Your instructions >>
Determine how many lines below contain the string "сети" and give that number without anything else.

*** Block opens ***

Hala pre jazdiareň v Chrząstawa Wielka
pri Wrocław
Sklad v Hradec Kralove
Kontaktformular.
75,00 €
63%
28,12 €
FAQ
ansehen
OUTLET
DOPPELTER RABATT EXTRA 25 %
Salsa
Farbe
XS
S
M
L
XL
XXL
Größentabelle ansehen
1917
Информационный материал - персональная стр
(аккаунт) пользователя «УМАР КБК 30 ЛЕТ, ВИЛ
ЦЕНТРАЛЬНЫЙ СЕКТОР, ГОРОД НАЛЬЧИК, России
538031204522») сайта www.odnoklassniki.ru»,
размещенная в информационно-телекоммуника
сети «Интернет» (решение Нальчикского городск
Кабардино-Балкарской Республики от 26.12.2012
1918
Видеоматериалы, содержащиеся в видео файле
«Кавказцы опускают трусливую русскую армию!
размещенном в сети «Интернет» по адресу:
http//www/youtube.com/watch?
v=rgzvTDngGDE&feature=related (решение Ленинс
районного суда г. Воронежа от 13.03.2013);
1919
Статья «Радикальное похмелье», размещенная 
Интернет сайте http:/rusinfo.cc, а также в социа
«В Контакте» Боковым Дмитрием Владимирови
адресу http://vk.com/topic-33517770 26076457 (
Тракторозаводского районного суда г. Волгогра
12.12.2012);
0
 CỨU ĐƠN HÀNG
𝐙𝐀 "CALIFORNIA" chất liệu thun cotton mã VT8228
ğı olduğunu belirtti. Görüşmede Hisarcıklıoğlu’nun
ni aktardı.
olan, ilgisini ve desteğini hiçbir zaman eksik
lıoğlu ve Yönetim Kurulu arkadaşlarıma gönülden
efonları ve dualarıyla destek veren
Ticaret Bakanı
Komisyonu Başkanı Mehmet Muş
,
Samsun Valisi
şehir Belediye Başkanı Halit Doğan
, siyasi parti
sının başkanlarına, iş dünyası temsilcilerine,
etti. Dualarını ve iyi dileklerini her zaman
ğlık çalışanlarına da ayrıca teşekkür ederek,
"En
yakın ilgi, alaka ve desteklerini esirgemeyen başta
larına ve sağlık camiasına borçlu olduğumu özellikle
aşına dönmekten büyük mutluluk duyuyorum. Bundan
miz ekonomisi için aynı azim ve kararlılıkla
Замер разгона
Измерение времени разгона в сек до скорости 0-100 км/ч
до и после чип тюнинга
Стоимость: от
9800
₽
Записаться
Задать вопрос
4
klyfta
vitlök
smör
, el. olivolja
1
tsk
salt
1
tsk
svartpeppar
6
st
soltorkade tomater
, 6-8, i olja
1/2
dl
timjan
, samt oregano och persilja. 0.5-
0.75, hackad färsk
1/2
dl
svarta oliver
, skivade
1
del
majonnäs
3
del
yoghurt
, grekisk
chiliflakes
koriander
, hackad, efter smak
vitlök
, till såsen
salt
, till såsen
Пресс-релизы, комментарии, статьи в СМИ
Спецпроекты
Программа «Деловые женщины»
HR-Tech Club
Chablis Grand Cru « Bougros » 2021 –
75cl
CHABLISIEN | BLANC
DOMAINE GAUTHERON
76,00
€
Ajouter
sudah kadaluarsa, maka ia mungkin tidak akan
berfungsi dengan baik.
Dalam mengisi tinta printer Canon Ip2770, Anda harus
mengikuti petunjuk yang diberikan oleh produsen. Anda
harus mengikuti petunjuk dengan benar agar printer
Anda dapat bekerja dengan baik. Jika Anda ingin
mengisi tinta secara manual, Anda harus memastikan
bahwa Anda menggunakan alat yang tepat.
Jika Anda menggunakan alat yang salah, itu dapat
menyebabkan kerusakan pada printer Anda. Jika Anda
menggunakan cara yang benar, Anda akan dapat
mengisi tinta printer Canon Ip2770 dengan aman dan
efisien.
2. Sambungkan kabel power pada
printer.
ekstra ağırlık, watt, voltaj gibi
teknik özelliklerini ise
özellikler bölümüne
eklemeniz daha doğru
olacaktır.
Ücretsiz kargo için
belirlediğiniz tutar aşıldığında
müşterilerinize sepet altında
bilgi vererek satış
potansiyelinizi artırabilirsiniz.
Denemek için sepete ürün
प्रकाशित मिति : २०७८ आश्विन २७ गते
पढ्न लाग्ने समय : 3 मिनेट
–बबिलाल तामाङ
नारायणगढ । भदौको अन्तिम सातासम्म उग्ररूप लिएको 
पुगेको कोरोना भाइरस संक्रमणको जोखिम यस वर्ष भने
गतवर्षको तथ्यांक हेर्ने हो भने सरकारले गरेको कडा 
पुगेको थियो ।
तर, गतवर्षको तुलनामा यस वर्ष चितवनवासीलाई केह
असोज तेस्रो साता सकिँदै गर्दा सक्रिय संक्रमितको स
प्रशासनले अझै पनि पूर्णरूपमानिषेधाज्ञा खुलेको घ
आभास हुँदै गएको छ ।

*** Block closes ***

Written response >>
2